Le mareggiate dell'inverno 2010 mettono ancora in ginocchio la costa jonica sibarita. Lungo il litorale i danni sono ingenti: le popolazioni locali pagano a caro prezzo la scarsa attenzione alle regole naturali. Una colata di cemento ha violato la spiaggia e ora lo Jonio si vendica con violenza.

Una notte basta. Il vento arriva a fare male alla Calabria del 2010. C'è un inverno freddo che non ha pietà per nessuno. Ci sta lo Jonio che si ripiglia quello che è suo. Cammini per le barche dei pescatori sibariti e ascolti le loro imprecazioni. Quelle stesse barche le hanno tirate a riva per proteggerle dalle onde impazzite del mare. Conoscono la forza della Natura e la temono. Non come certi ingegneri e certi assessori dell’Italia Repubblicana. Quelli che hanno ridisegnato il volto della costa e hanno sfidato l’impossibile.
Ora che il maltempo è padrone, tutto viene rimesso in gioco. Anche le case che si affacciano a pochi metro dalla spiaggia. E i lungomari, e le strade, e le aiuole. A Trebisacce c’è chi, a un certo punto, trema pensando a che brutto destino può toccare ai campi-gioco di 108. È proprio così: lo Jonio sbatte contro i muri di cinta delle strutture sportive trebisaccesi e quasi sfonda quella povera difesa. Ma è tutta la costa sibarita che soffre. Anche dove dei soldi sono arrivati e un po’ di difese artificiali esistono, sono comunque dolori. È come se tutti i nodi del mondo venissero al pettine.
Ci sono troppi anni di non-progettazione che fanno male al territorio. Si è costruito di tutto davanti la costa e mai si è pensato di gestire meglio l’ambiente. Così si capisce perché manchino delle barriere artificiali in certi punti nevralgici del litorale. I soldi sono stati spesi in altro, anche quando si è trattato di investire qualche euro pubblico. Sono considerazioni giuste. Ma hanno poco peso in questi giorni di burrasca. Il meteo è «contro» a ogni analisi del genere. Le immagini sono quotidiane e parlano da sole. Fino al punto da proiettare alcuni centri costieri sugli schermi delle Tv nazionali e regionali. E su internet anche. Se ne parla, c’è chi si dispiace. Sui giornali ci finisce il commento ufficiale di qualche esponente pubblico. E si chiede denaro, altro denaro, per arginare il guaio.
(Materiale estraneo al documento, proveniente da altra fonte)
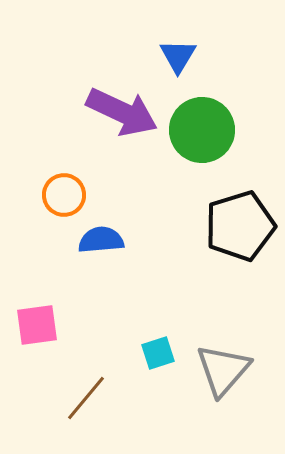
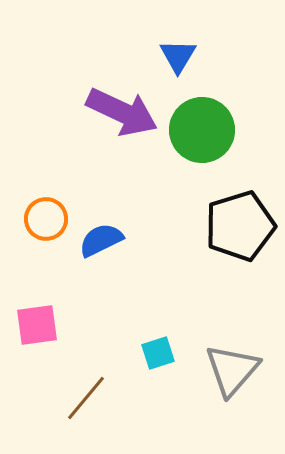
orange circle: moved 18 px left, 24 px down
blue semicircle: rotated 21 degrees counterclockwise
gray triangle: moved 9 px right
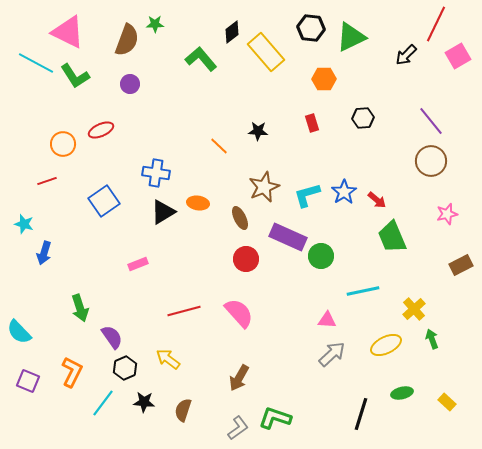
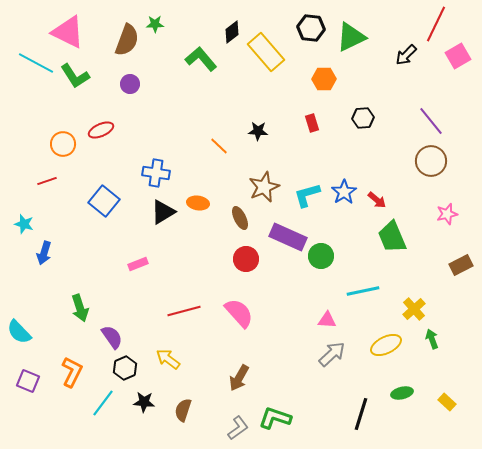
blue square at (104, 201): rotated 16 degrees counterclockwise
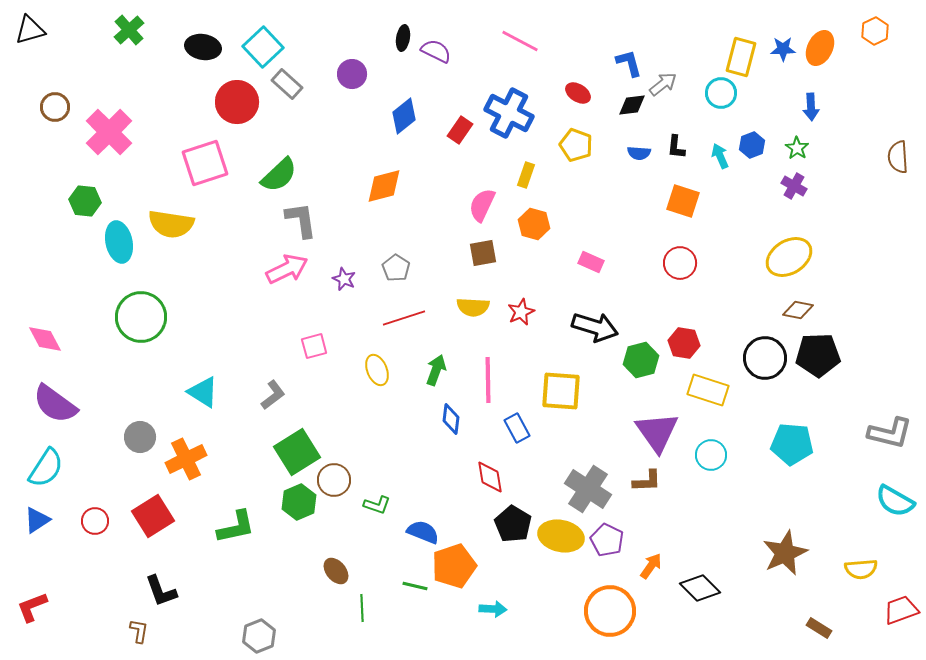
Vedremo cosa succederà. A cominciare da quello che si farà subito dopo questa brutta ondata di maltempo. Vedremo chi ne parlerà ancora. O se, come sempre in questi casi, si discuterà di altro. E il silenzio calerà come la lama della ghigliottina su ogni buona volontà del momento. E intanto? Cerchiamo sollievo tra i pescatori delle nostre marine. Ne traduciamo le parole in dialetto. Vogliamo capire cosa sanno loro del dramma ambientale che viviamo tutti. Ed è triste registrarne la rabbia. Dicono che certe cose sono sempre successe ma «mò no, tutto è peggio. Ché ora la gente non rispetta il mare». E lo Jonio se lo lega al dito. Forse è meglio leggerla così la tragedia ambientale di questi giorni.
Ma non è così, c’è poco da buttarla sul romantico. Forse è tempo di chiedersi se ci sono anche colpe su quanto succede. E chi ha da farsele perdonare. Allora sì che la furia jonica avrebbe un senso. E forse non torneremmo a parlare di questi episodi.